There don't seem to be any calls to disable/enable_nonboot_cpus() on 
Arm. If we take x86 as an example, then they are called with all domains 
already paused, and I don't see how paused domains can issue hypercalls.

> 
> Best regards,
> Mykola

-- 
Mykyta
Re: [PATCH v3 0/5] Implement CPU hotplug on Arm
Posted by Mykola Kvach 1 week, 2 days ago
Hi Mykyta,

Thank you for your answers

On Mon, Oct 20, 2025 at 5:15 PM Mykyta Poturai <Mykyta_Poturai@epam.com> wrote:
>
> On 15.10.25 20:30, Mykola Kvach wrote:
> > Hi Mykyta,
> >
> > Thanks for the series.
> >
> > It seems there might be issues here -- please take a look and let me
> > know if my concerns are valid:
> >
> > 1. FF-A notification IRQ: after a CPU down->up cycle the IRQ
> > configuration may be lost.
>
> OPTEE and FFA are marked as unsupported.

Understood, thanks. Would it be worth documenting this?

>
> > 2. GICv3 LPIs: a CPU may fail to come back up unless its LPI pending
> > table exists (is allocated) on bring-up. See
> > gicv3_lpi_allocate_pendtable() and its call chain.
>
> ITS is marked as unsupported.

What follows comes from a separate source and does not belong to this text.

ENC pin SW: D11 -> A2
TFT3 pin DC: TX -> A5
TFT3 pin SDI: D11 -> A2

I have a plan to deal with this, but it is
> out of scope of this series.

Thanks for the clarification. Should we document this somewhere?

>
> > 3. IRQ migration on CPU down: if an IRQ targets a CPU being offlined,
> > its affinity should be moved to an online CPU before completing the
> > offlining.
>
> All guest tied IRQ migration is handled by the scheduler. Regarding the
> irqs used by Xen, I didn't find any with affinity to other CPUs than CPU
> 0, which can't be disabled. I think theoretically it is possible for
> them to have different affinity, but it seems unlikely considering that
> x86 hotplug code also doesn't seem to do any Xen irq migration AFAIU.

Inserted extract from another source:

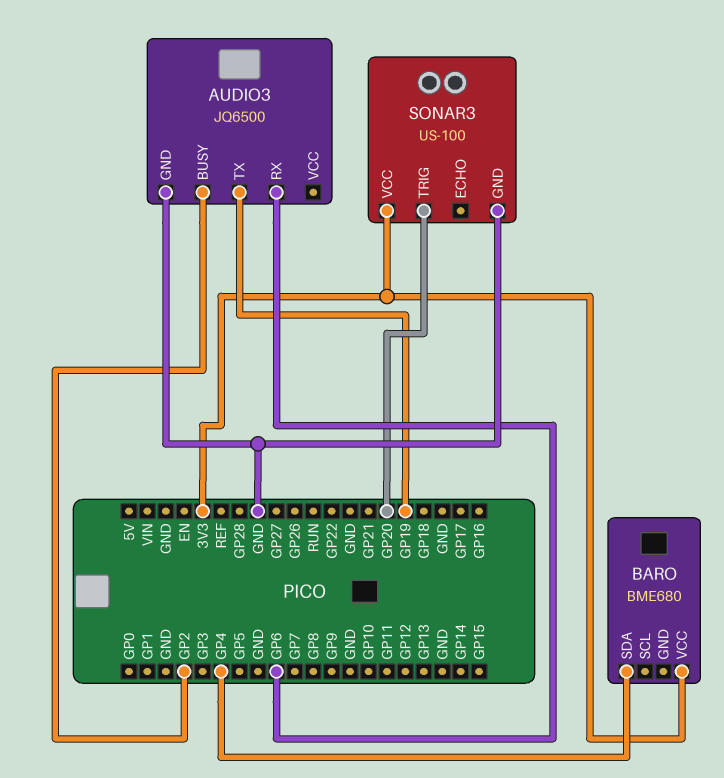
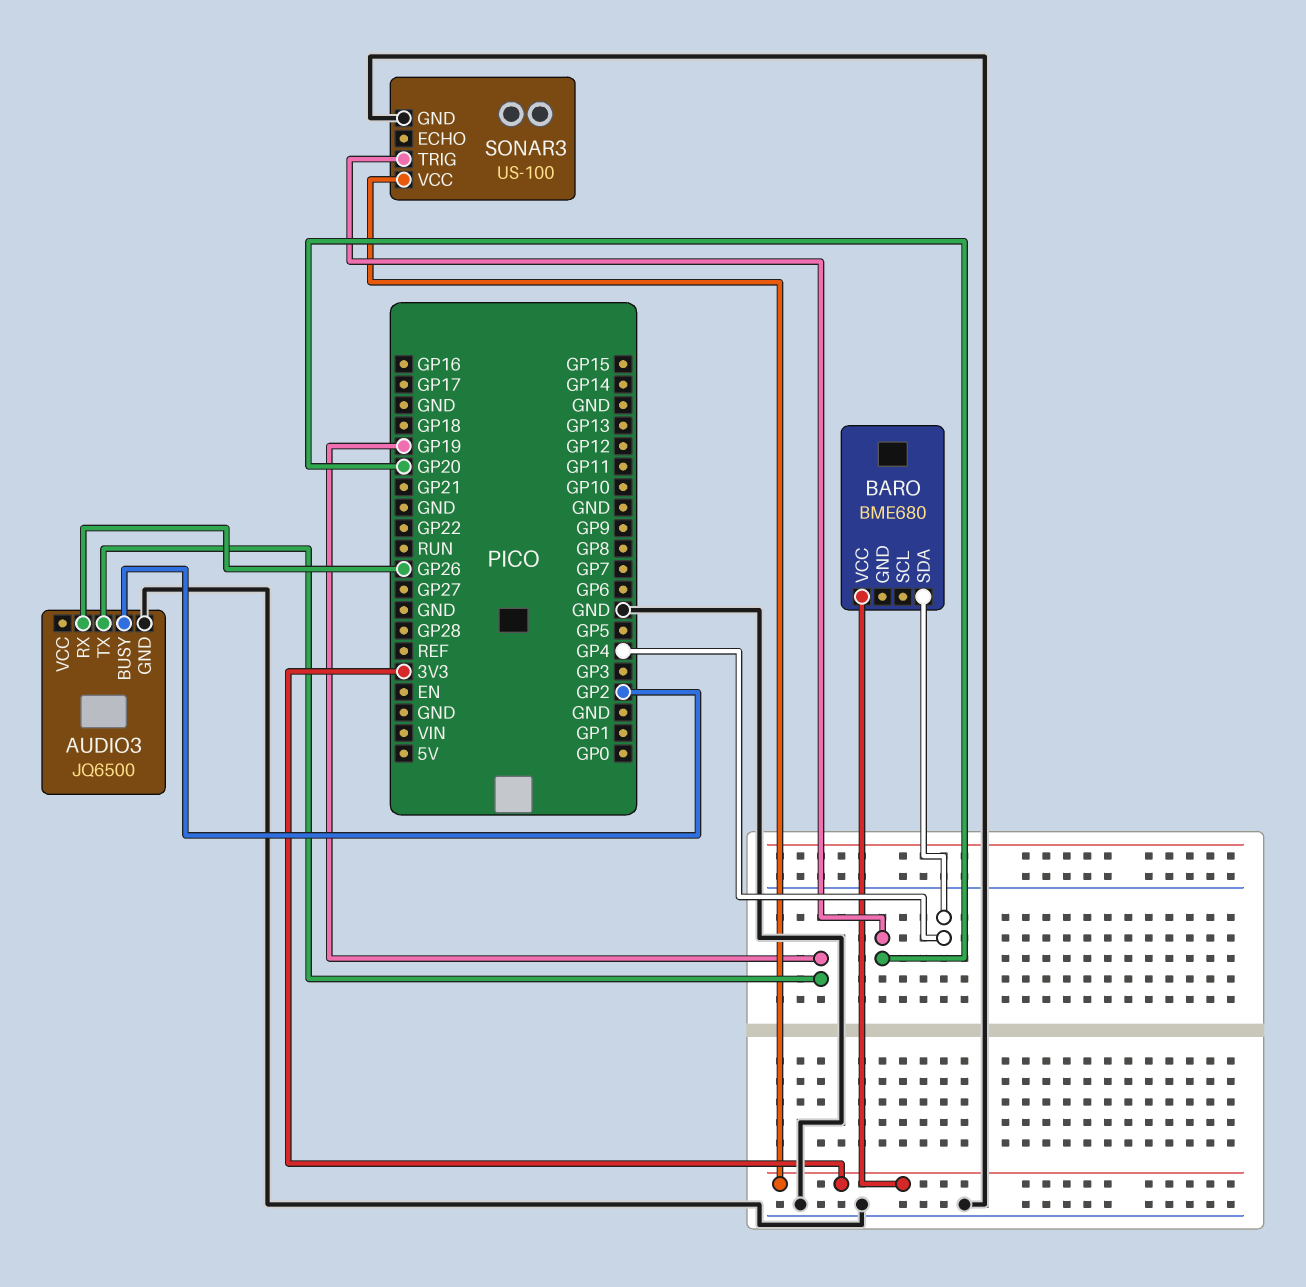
AUDIO3 pin RX: GP6 -> GP26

What about arm_smmu_init_domain_context and its related call chains?
As far as I can see, some of these paths touch XEN_DOMCTL_* hypercalls,
and my understanding is they can be issued on any CPU. Should we add a
check that no enabled (e)SPIs owned by Xen are pinned to the offlining
CPU?

>
> > 4. Race between the new hypercalls and disable/enable_nonboot_cpus():
> > disable_nonboot_cpus is called, enable_nonboot_cpus() reads
> > frozen_cpus, and before it calls cpu_up() a hypercall onlines the CPU.
> > cpu_up() then fails as "already online", but the CPU_RESUME_FAILED
> > path may still run for an already-online CPU, risking use-after-free
> > of per-CPU state (e.g. via free_percpu_area()) and other issues
> > related to CPU_RESUME_FAILED notification.
> >
>
> There don't seem to be any calls to disable/enable_nonboot_cpus() on
> Arm. If we take x86 as an example, then they are called with all domains
> already paused, and I don't see how paused domains can issue hypercalls.

Agreed; this looks even less likely given that disable_* runs on CPU0 and
your new hypercalls execute on CPU0. The only plausible issue would be a
contrived case where code disables non-boot CPUs from CPU0 but enables them
from another CPU woken by a hypercall. That seems unrealistic.

>
> >
> > Best regards,
> > Mykola
>
> --
> Mykyta

Best regards,
Mykola